Problem to work on:
Please copy every line below that contains the string "oynanacak".

Source material:

######

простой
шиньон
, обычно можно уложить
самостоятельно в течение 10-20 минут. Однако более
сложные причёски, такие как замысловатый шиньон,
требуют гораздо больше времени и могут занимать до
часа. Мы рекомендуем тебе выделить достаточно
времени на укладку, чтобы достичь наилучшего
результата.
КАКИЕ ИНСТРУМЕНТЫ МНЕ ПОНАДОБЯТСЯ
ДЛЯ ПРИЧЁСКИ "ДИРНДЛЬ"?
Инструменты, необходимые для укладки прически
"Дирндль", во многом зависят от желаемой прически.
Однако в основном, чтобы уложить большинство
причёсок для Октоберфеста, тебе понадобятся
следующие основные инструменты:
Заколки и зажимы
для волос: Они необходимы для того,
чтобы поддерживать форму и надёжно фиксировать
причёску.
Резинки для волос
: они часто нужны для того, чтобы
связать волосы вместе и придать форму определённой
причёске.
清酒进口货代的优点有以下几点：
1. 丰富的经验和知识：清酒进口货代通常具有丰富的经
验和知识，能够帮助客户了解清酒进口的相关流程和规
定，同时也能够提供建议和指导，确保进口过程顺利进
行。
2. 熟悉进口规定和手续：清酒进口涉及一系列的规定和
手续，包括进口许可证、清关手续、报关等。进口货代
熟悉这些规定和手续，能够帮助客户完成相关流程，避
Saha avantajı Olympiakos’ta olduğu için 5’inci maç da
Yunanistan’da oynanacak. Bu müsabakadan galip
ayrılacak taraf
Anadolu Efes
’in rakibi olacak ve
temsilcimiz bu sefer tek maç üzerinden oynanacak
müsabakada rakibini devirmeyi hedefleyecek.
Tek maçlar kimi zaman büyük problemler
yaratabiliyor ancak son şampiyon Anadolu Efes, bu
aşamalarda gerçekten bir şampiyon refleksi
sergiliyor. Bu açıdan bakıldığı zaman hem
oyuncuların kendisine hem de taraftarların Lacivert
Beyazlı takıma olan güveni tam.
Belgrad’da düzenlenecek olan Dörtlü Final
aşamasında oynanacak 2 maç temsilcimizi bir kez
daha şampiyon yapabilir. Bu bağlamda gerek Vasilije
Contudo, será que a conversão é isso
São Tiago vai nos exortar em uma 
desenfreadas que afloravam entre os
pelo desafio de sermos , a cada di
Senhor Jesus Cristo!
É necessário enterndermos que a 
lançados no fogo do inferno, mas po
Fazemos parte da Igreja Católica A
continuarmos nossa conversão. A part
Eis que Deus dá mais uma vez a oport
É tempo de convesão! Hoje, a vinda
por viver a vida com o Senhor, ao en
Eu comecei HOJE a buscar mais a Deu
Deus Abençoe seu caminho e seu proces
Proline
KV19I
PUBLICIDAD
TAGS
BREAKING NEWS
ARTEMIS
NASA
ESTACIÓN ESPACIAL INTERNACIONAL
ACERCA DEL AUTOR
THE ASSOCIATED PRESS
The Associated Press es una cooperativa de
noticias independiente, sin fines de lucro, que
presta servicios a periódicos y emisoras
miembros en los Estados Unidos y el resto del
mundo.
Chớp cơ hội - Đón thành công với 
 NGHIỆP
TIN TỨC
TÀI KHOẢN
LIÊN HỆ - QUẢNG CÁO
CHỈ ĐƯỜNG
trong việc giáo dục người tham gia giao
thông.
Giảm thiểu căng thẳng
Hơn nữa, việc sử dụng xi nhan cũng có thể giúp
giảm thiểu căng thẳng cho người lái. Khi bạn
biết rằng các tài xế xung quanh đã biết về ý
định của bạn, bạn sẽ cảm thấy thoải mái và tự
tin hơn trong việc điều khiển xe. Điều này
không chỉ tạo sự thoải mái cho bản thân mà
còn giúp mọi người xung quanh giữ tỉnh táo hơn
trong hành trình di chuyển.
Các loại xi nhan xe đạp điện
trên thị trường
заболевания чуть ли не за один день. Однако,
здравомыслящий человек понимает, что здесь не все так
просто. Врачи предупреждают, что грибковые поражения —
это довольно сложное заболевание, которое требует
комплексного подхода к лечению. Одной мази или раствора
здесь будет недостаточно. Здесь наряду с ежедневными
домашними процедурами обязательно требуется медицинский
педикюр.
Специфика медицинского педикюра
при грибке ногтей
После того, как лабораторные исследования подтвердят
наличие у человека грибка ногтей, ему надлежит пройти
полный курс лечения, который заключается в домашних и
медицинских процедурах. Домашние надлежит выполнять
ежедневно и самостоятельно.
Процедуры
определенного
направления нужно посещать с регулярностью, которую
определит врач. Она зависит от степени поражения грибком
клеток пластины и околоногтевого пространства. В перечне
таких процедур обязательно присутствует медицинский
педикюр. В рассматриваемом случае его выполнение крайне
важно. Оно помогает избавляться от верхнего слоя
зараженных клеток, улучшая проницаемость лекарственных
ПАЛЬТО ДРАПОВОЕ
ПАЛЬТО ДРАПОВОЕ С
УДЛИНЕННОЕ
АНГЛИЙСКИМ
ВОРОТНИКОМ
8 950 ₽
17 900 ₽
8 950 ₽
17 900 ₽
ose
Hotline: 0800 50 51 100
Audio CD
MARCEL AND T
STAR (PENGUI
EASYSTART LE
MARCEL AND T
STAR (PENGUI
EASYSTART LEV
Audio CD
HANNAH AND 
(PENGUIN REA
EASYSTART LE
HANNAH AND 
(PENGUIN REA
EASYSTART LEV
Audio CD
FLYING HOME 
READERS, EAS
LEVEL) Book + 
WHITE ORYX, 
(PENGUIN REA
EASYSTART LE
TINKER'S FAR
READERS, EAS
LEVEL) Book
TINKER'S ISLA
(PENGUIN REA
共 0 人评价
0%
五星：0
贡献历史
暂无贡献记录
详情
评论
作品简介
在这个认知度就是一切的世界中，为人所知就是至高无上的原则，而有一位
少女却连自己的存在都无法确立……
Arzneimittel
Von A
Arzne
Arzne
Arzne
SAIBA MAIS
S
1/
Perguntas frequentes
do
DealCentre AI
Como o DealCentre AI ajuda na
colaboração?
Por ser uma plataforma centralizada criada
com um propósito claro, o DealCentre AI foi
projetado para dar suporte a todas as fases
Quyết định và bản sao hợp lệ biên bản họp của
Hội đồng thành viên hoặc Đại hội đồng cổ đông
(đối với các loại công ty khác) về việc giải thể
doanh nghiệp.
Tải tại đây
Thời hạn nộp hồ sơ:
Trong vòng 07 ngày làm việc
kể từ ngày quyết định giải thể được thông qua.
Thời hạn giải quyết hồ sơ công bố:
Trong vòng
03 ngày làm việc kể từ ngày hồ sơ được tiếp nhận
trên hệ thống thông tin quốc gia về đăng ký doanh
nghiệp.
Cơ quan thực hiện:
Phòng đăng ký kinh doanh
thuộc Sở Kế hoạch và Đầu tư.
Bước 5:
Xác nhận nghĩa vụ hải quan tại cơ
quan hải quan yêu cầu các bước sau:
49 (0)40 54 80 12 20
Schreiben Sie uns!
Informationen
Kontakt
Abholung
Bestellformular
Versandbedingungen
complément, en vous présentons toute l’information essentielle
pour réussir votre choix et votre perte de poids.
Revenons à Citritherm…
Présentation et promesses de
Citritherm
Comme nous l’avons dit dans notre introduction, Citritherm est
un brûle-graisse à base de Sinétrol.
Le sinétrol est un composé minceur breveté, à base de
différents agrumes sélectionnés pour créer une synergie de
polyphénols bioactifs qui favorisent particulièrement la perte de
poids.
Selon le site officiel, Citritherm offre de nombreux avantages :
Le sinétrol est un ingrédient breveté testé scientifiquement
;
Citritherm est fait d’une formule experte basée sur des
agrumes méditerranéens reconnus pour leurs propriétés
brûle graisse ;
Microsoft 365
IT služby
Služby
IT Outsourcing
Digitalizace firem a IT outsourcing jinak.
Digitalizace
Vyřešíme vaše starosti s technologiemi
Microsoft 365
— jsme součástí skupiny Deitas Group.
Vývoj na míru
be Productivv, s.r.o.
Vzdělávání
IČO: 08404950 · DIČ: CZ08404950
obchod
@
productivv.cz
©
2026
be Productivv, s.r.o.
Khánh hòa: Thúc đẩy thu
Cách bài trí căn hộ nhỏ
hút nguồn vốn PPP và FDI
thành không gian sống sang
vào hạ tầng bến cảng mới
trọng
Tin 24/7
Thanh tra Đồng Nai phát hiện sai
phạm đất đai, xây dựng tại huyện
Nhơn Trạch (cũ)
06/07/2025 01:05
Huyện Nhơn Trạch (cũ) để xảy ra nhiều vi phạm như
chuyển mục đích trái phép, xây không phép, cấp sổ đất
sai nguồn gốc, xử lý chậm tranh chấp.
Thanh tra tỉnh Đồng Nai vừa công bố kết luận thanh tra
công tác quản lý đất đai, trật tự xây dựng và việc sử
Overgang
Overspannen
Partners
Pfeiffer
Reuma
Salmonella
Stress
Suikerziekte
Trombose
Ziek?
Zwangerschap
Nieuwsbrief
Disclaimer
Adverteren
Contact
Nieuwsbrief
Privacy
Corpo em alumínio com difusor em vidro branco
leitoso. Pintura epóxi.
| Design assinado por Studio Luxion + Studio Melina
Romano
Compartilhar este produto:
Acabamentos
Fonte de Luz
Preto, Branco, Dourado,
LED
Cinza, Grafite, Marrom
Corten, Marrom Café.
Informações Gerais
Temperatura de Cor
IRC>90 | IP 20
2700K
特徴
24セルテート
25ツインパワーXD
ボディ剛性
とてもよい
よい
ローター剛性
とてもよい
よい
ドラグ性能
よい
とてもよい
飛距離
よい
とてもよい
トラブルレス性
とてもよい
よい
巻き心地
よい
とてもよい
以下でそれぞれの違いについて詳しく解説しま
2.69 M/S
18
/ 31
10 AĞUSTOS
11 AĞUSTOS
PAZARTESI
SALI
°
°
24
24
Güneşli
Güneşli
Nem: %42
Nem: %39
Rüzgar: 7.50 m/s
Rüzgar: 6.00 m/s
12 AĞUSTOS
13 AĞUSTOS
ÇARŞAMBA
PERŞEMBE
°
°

######

Task response:
Yunanistan’da oynanacak. Bu müsabakadan galip
temsilcimiz bu sefer tek maç üzerinden oynanacak
aşamasında oynanacak 2 maç temsilcimizi bir kez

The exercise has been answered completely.